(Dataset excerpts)
==*==
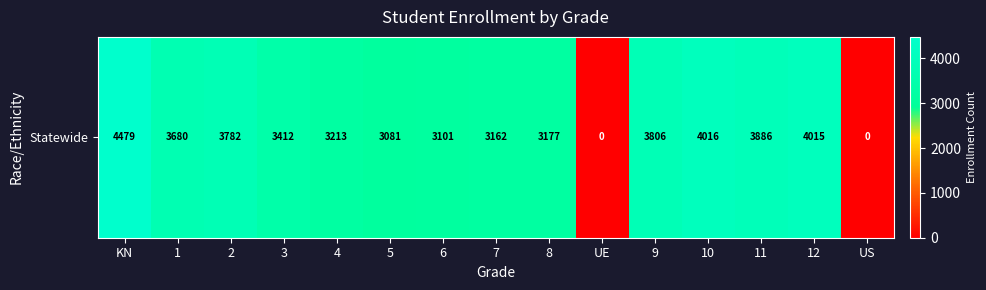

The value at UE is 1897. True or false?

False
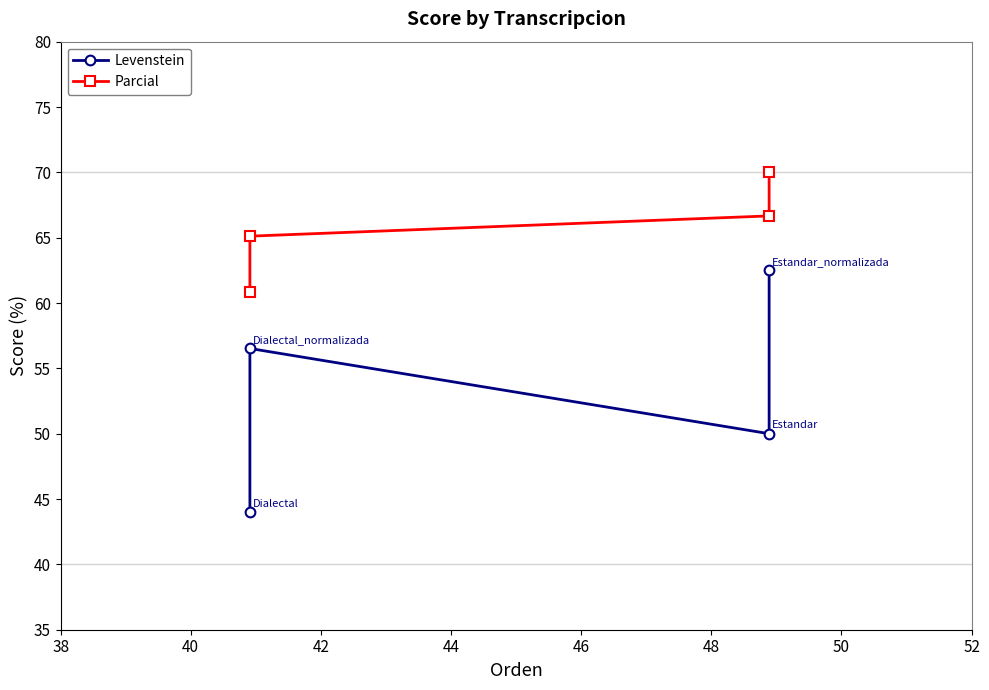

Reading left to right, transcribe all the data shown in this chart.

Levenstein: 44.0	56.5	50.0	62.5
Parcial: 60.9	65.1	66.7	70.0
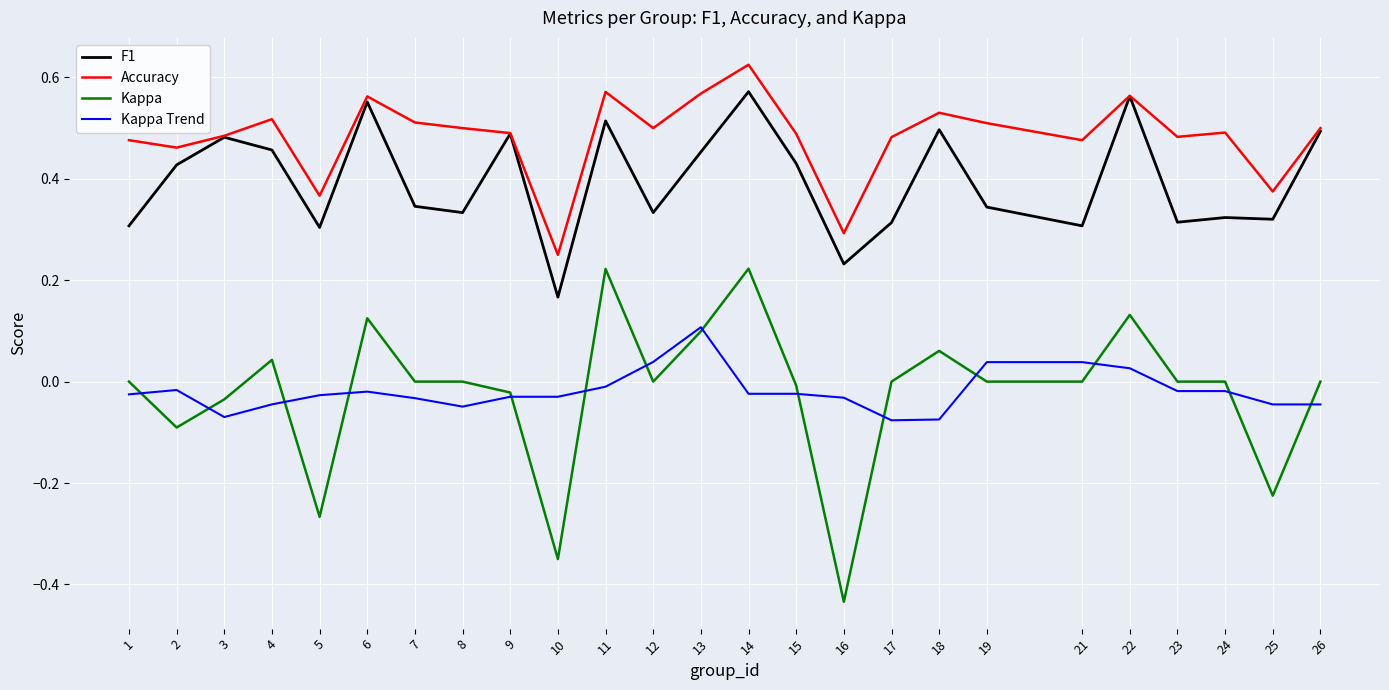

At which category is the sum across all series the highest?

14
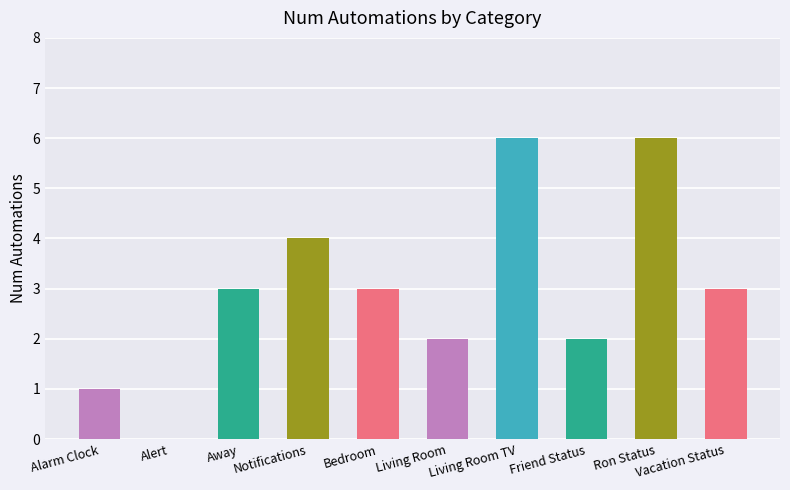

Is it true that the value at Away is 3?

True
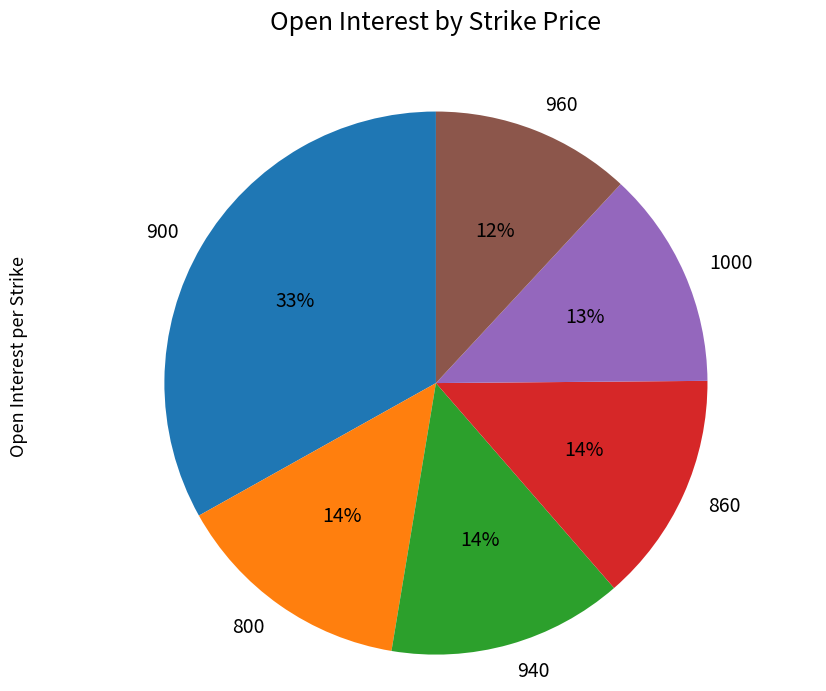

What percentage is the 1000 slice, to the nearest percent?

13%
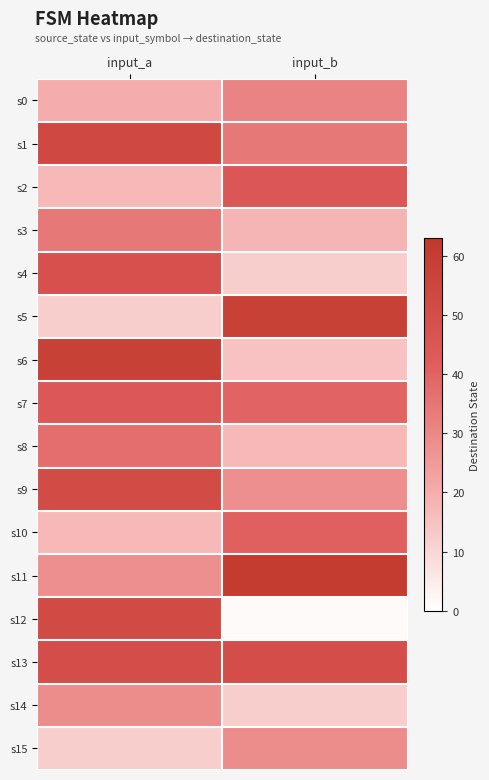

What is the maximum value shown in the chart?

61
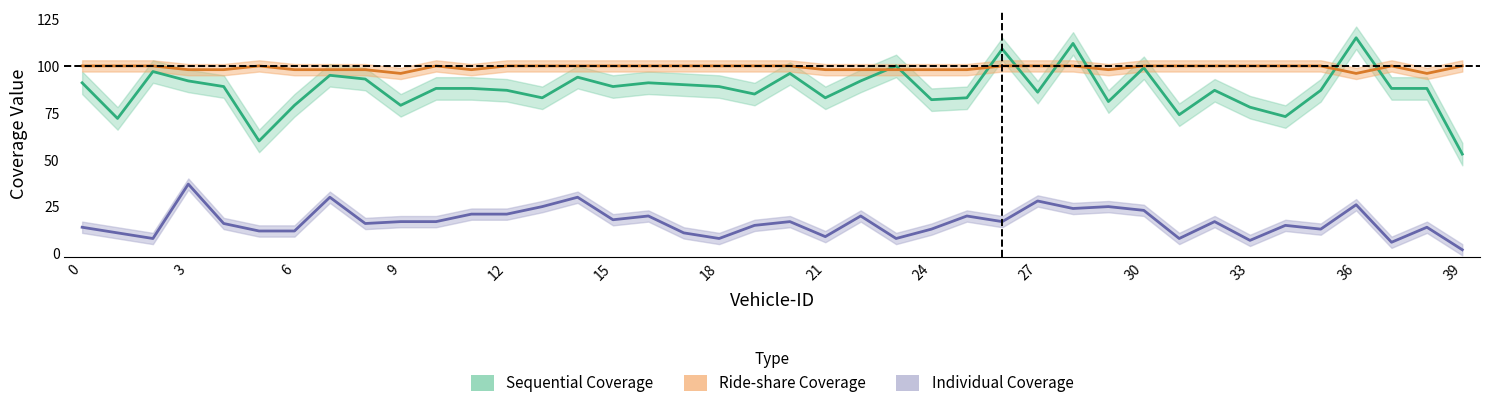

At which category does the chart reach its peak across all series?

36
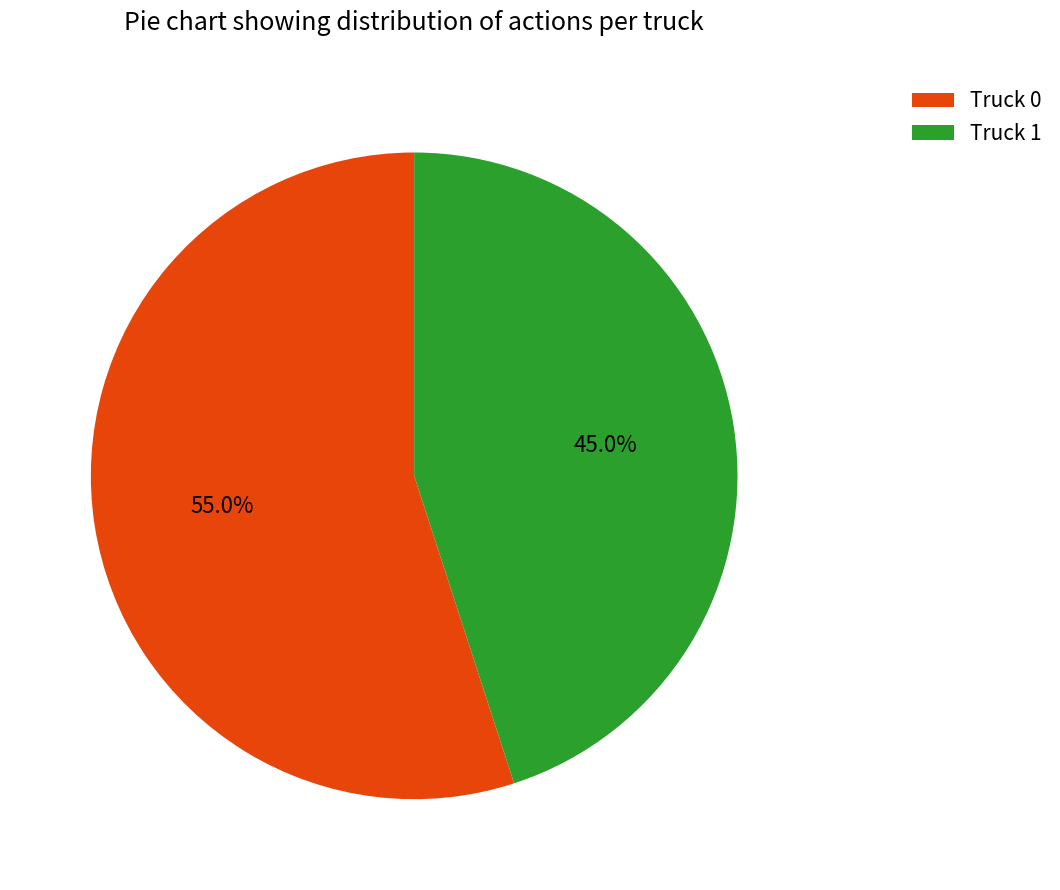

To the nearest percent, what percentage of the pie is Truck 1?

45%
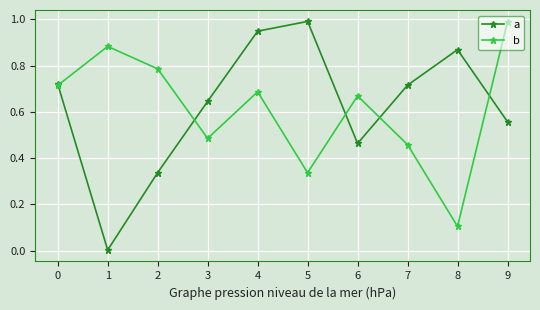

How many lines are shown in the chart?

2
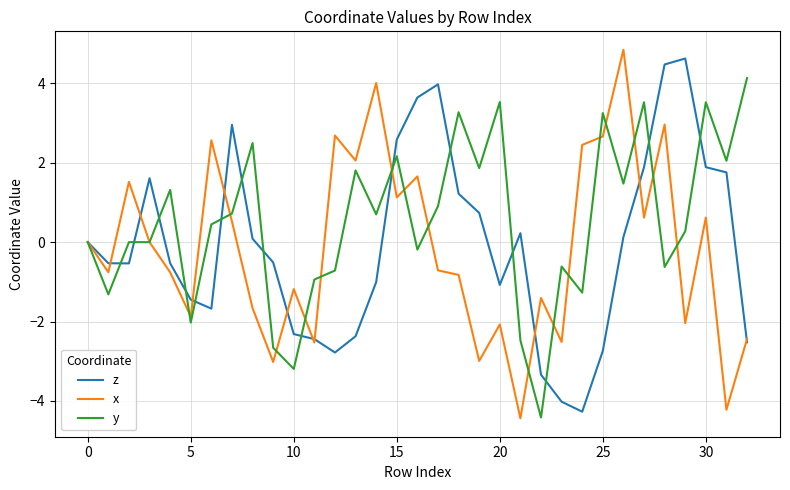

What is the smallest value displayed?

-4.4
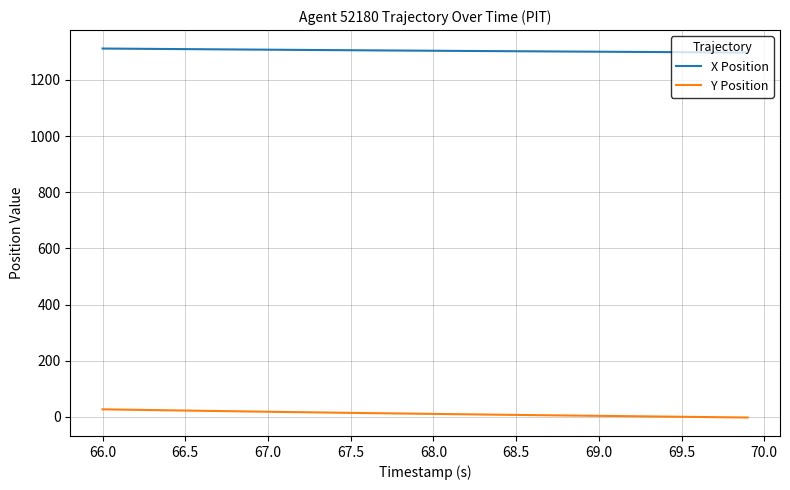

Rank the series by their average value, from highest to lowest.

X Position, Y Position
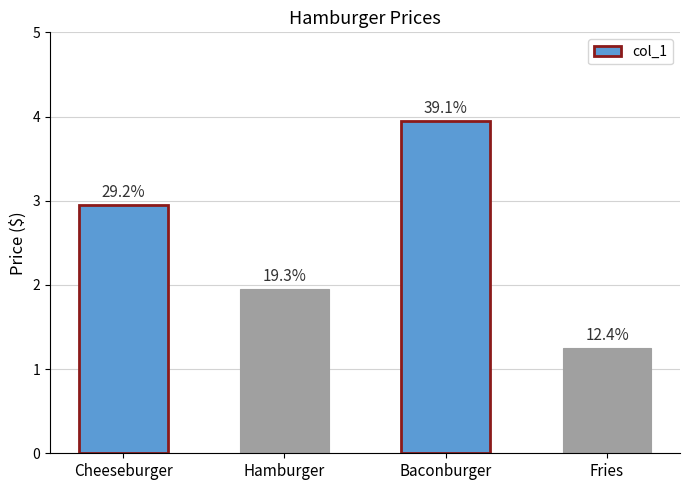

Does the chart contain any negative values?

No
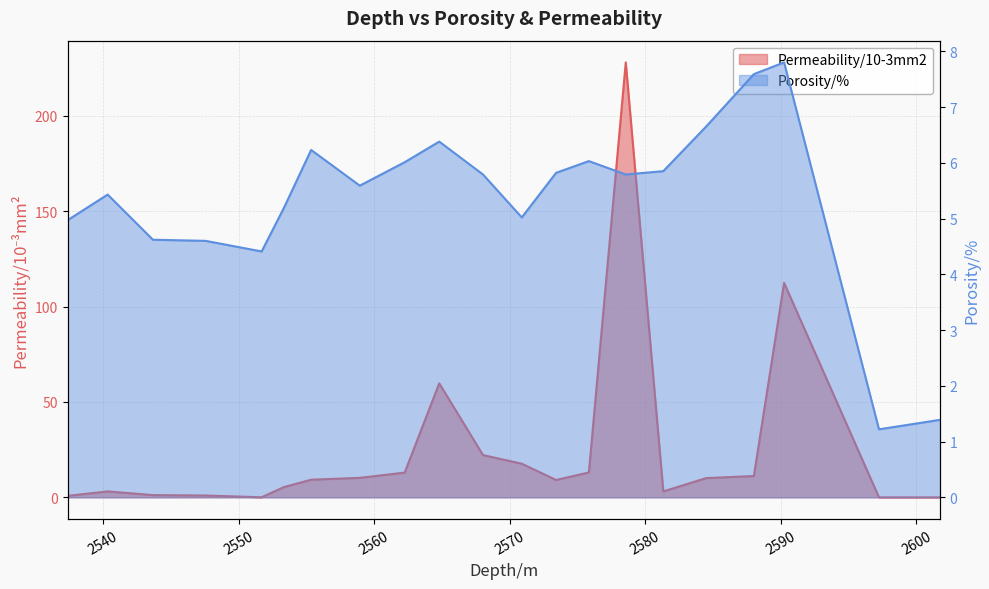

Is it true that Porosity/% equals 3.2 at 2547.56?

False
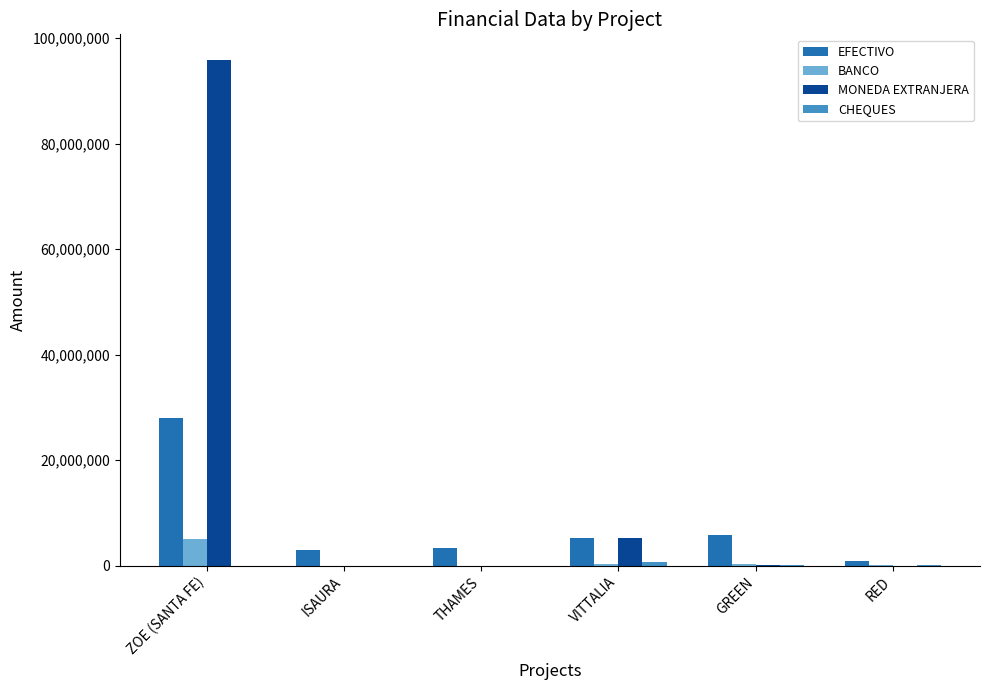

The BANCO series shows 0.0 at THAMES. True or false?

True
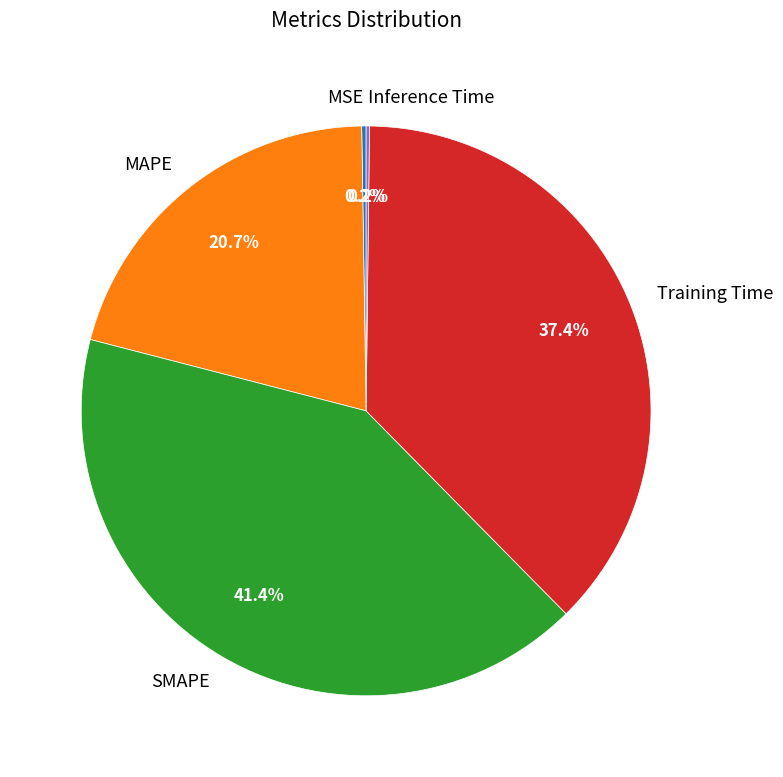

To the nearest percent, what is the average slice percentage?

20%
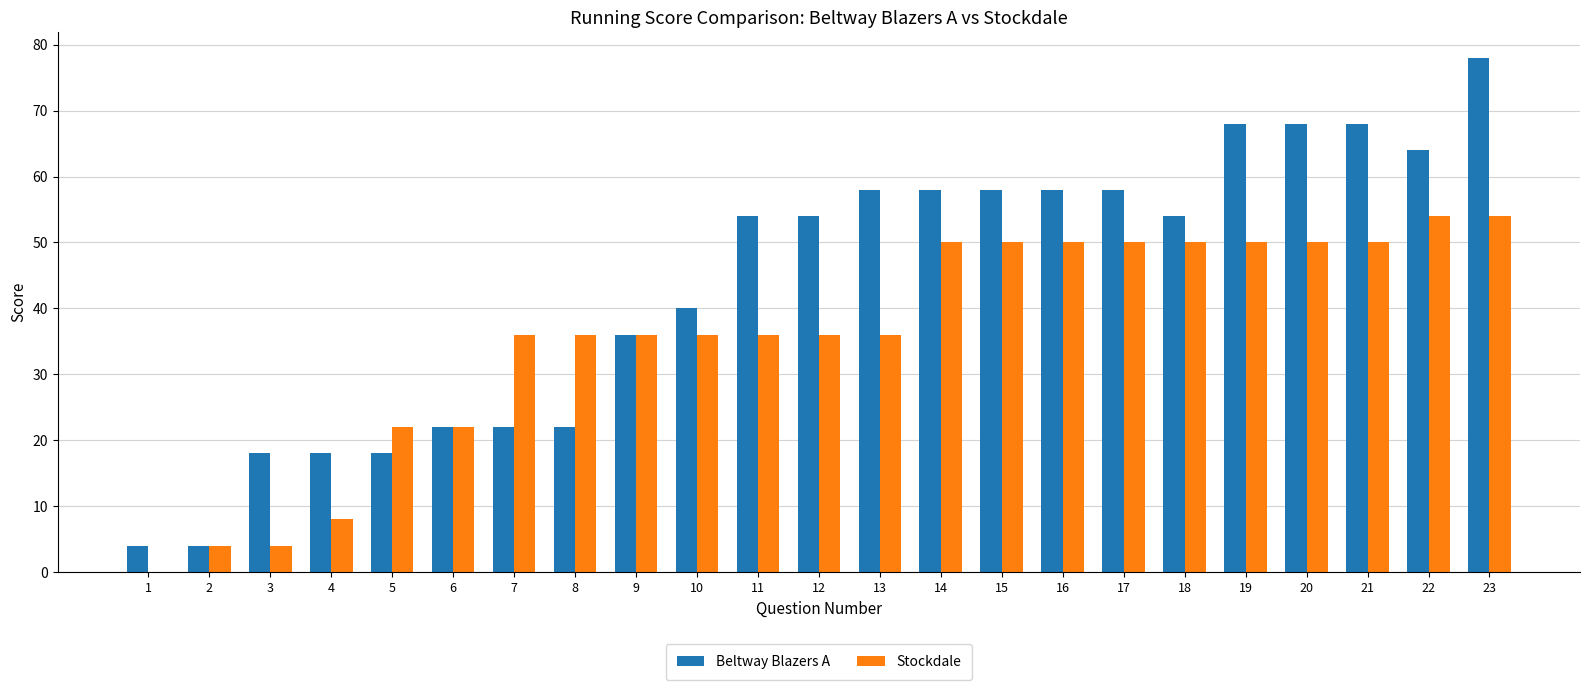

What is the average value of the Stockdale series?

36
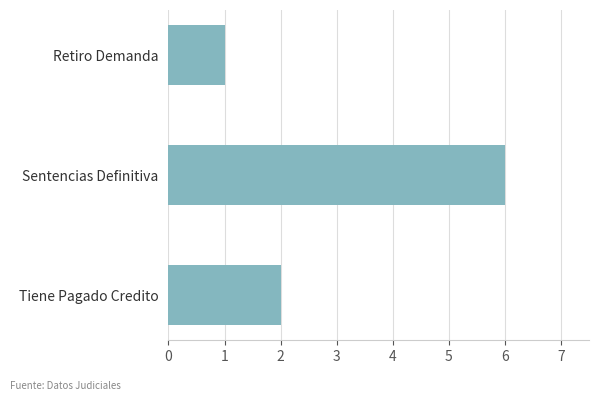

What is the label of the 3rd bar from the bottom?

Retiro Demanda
==*==
> [Task goal]: Render all of the records above as a numbered list, one line per item, skipping blank lines. Leave the pictures out of your answer.

> [Result below]:
1. The value at UE is 1897. True or false?
2. False
3. Reading left to right, transcribe all the data shown in this chart.
4. Levenstein: 44.0	56.5	50.0	62.5
5. Parcial: 60.9	65.1	66.7	70.0
6. At which category is the sum across all series the highest?
7. 14
8. Is it true that the value at Away is 3?
9. True
10. What percentage is the 1000 slice, to the nearest percent?
11. 13%
12. What is the maximum value shown in the chart?
13. 61
14. At which category does the chart reach its peak across all series?
15. 36
16. To the nearest percent, what percentage of the pie is Truck 1?
17. 45%
18. How many lines are shown in the chart?
19. 2
20. What is the smallest value displayed?
21. -4.4
22. Rank the series by their average value, from highest to lowest.
23. X Position, Y Position
24. Does the chart contain any negative values?
25. No
26. Is it true that Porosity/% equals 3.2 at 2547.56?
27. False
28. The BANCO series shows 0.0 at THAMES. True or false?
29. True
30. To the nearest percent, what is the average slice percentage?
31. 20%
32. What is the average value of the Stockdale series?
33. 36
34. What is the label of the 3rd bar from the bottom?
35. Retiro Demanda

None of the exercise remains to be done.